TASK TO COMPLETE -
The full listing is to be transcribed exactly, with each picture left out.

MATERIAL FOR THIS TASK -

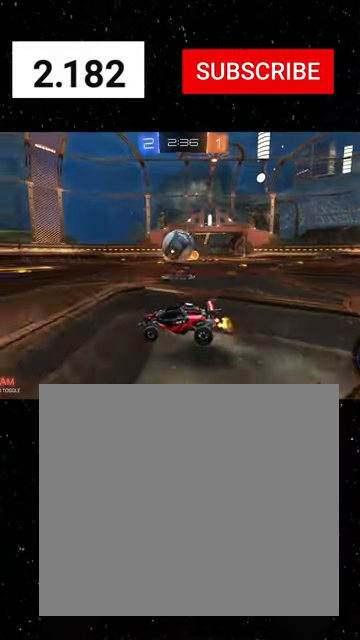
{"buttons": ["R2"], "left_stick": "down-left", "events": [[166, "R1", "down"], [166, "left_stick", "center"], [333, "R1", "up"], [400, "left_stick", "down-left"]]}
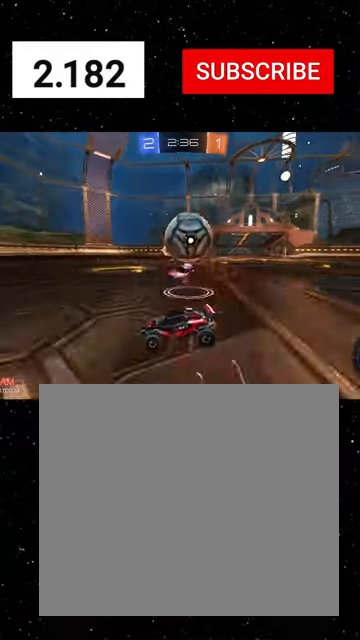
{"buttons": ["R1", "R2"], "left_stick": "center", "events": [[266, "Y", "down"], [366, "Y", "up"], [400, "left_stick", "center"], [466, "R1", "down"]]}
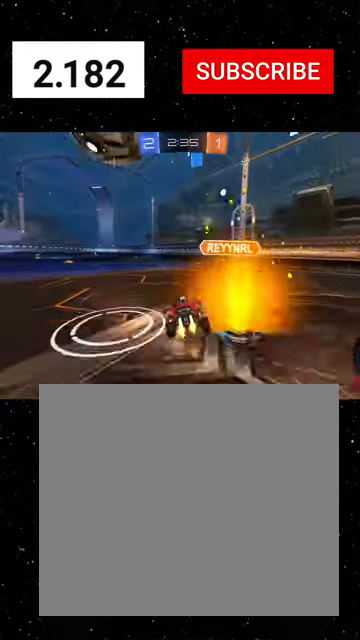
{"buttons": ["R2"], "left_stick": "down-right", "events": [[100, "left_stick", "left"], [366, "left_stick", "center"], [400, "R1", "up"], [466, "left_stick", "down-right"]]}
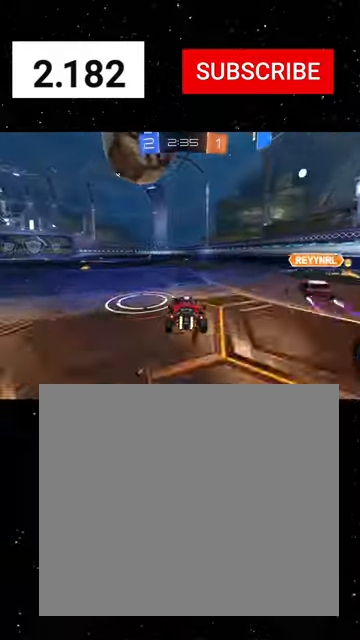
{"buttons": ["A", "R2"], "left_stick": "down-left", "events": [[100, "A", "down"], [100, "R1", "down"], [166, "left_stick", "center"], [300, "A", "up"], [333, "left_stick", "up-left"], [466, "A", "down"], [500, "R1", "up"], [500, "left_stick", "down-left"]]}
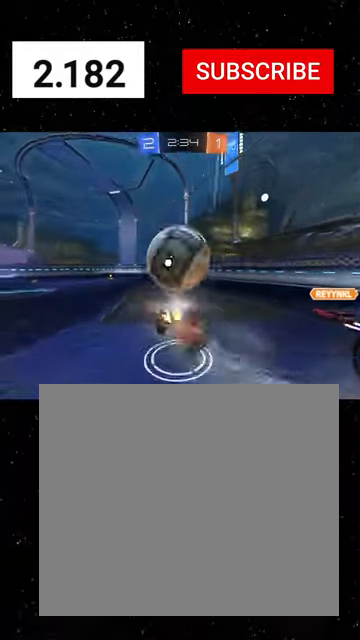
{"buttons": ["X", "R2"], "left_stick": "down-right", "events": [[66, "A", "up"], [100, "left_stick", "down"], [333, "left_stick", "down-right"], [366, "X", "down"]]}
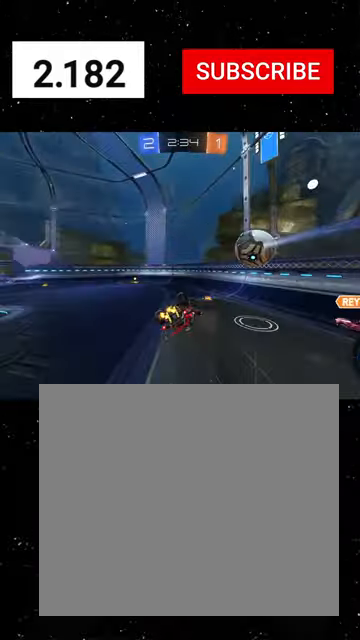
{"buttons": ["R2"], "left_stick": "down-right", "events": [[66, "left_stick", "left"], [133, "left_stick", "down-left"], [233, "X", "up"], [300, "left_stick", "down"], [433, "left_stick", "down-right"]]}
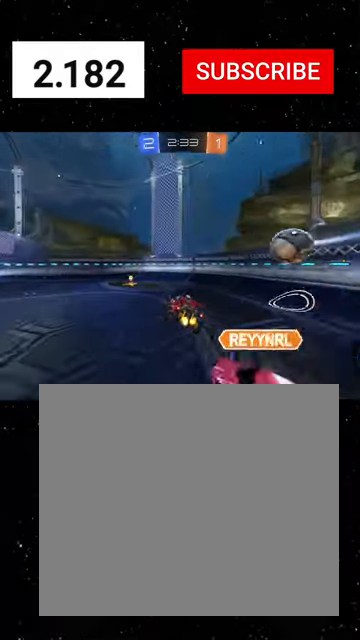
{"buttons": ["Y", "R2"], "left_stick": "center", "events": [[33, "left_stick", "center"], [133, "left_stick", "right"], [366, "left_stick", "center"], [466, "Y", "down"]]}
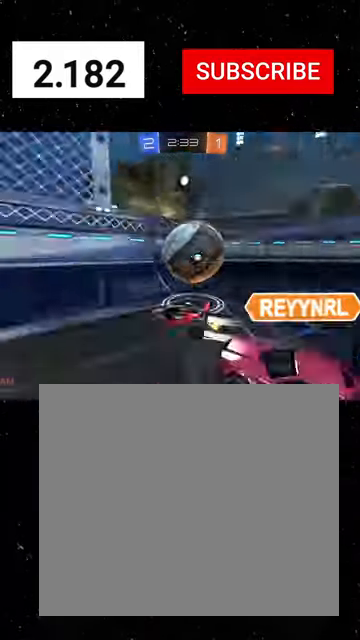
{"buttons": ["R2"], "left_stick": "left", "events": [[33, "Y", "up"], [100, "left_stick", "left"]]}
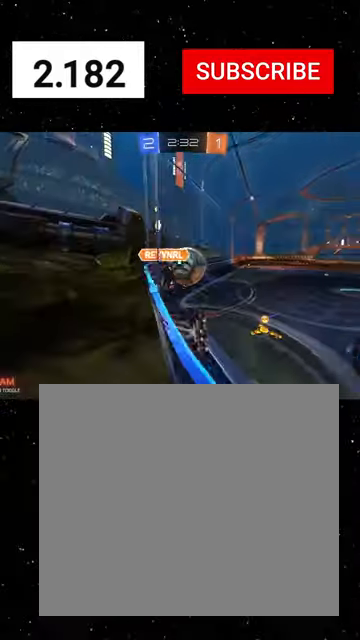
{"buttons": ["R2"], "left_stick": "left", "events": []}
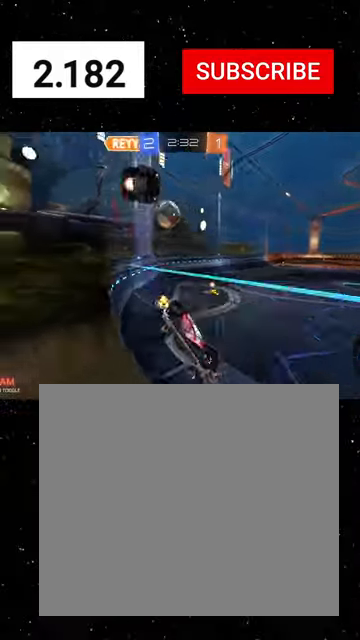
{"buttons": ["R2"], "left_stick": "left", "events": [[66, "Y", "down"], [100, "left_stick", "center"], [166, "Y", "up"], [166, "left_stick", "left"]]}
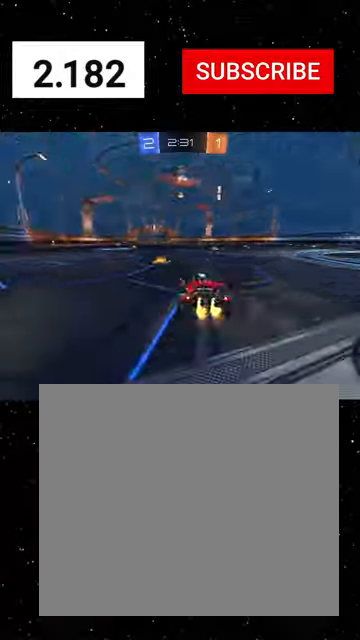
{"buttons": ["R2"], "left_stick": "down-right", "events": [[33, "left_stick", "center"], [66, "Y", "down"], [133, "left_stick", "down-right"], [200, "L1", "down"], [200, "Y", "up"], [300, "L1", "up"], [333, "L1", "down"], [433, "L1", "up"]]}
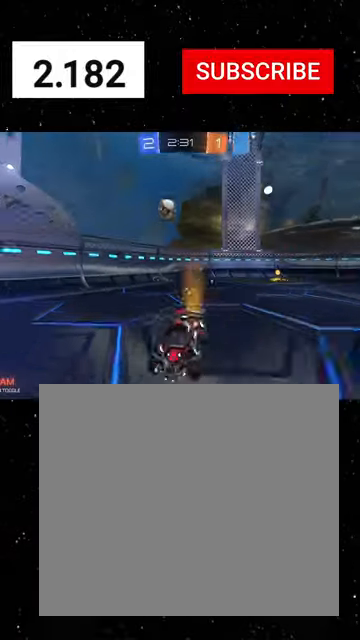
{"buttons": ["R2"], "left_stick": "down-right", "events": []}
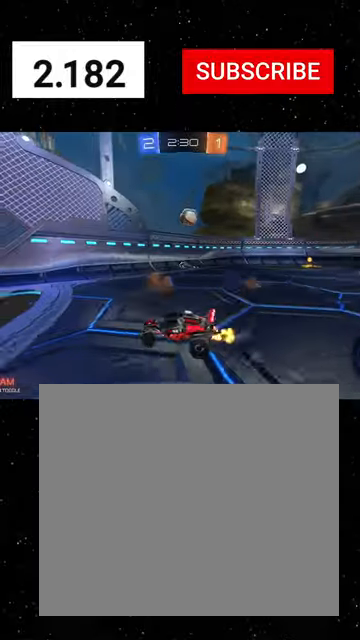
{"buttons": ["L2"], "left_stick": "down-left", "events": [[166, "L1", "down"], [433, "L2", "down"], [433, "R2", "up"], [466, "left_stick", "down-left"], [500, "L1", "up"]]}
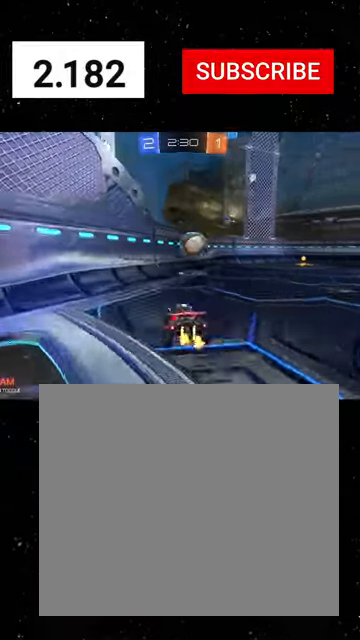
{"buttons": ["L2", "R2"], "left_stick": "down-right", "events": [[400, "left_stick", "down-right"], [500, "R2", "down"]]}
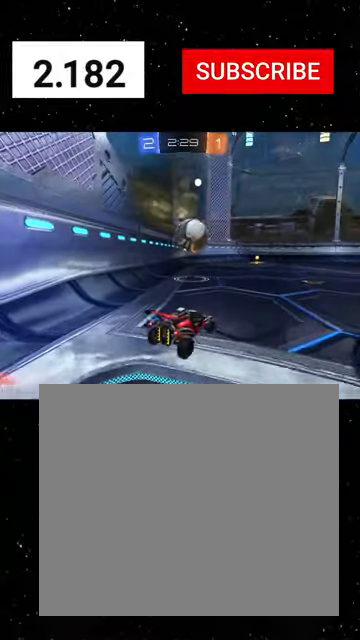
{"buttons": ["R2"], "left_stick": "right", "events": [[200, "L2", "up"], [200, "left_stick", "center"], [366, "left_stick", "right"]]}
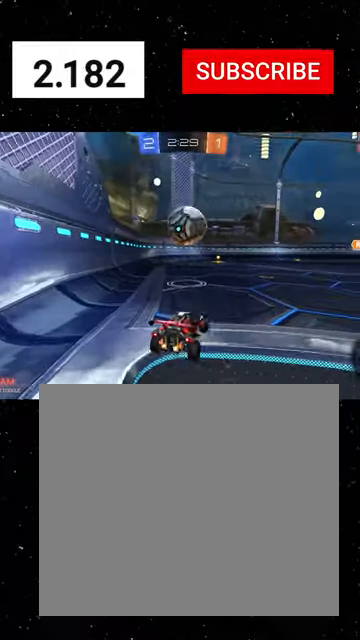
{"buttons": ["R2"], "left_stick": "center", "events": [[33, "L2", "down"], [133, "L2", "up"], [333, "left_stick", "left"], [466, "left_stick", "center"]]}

RESULT -
{"buttons": ["R2"], "left_stick": "down-left", "events": [[166, "R1", "down"], [166, "left_stick", "center"], [333, "R1", "up"], [400, "left_stick", "down-left"]]}
{"buttons": ["R1", "R2"], "left_stick": "center", "events": [[266, "Y", "down"], [366, "Y", "up"], [400, "left_stick", "center"], [466, "R1", "down"]]}
{"buttons": ["R2"], "left_stick": "down-right", "events": [[100, "left_stick", "left"], [366, "left_stick", "center"], [400, "R1", "up"], [466, "left_stick", "down-right"]]}
{"buttons": ["A", "R2"], "left_stick": "down-left", "events": [[100, "A", "down"], [100, "R1", "down"], [166, "left_stick", "center"], [300, "A", "up"], [333, "left_stick", "up-left"], [466, "A", "down"], [500, "R1", "up"], [500, "left_stick", "down-left"]]}
{"buttons": ["X", "R2"], "left_stick": "down-right", "events": [[66, "A", "up"], [100, "left_stick", "down"], [333, "left_stick", "down-right"], [366, "X", "down"]]}
{"buttons": ["R2"], "left_stick": "down-right", "events": [[66, "left_stick", "left"], [133, "left_stick", "down-left"], [233, "X", "up"], [300, "left_stick", "down"], [433, "left_stick", "down-right"]]}
{"buttons": ["Y", "R2"], "left_stick": "center", "events": [[33, "left_stick", "center"], [133, "left_stick", "right"], [366, "left_stick", "center"], [466, "Y", "down"]]}
{"buttons": ["R2"], "left_stick": "left", "events": [[33, "Y", "up"], [100, "left_stick", "left"]]}
{"buttons": ["R2"], "left_stick": "left", "events": []}
{"buttons": ["R2"], "left_stick": "left", "events": [[66, "Y", "down"], [100, "left_stick", "center"], [166, "Y", "up"], [166, "left_stick", "left"]]}
{"buttons": ["R2"], "left_stick": "down-right", "events": [[33, "left_stick", "center"], [66, "Y", "down"], [133, "left_stick", "down-right"], [200, "L1", "down"], [200, "Y", "up"], [300, "L1", "up"], [333, "L1", "down"], [433, "L1", "up"]]}
{"buttons": ["R2"], "left_stick": "down-right", "events": []}
{"buttons": ["L2"], "left_stick": "down-left", "events": [[166, "L1", "down"], [433, "L2", "down"], [433, "R2", "up"], [466, "left_stick", "down-left"], [500, "L1", "up"]]}
{"buttons": ["L2", "R2"], "left_stick": "down-right", "events": [[400, "left_stick", "down-right"], [500, "R2", "down"]]}
{"buttons": ["R2"], "left_stick": "right", "events": [[200, "L2", "up"], [200, "left_stick", "center"], [366, "left_stick", "right"]]}
{"buttons": ["R2"], "left_stick": "center", "events": [[33, "L2", "down"], [133, "L2", "up"], [333, "left_stick", "left"], [466, "left_stick", "center"]]}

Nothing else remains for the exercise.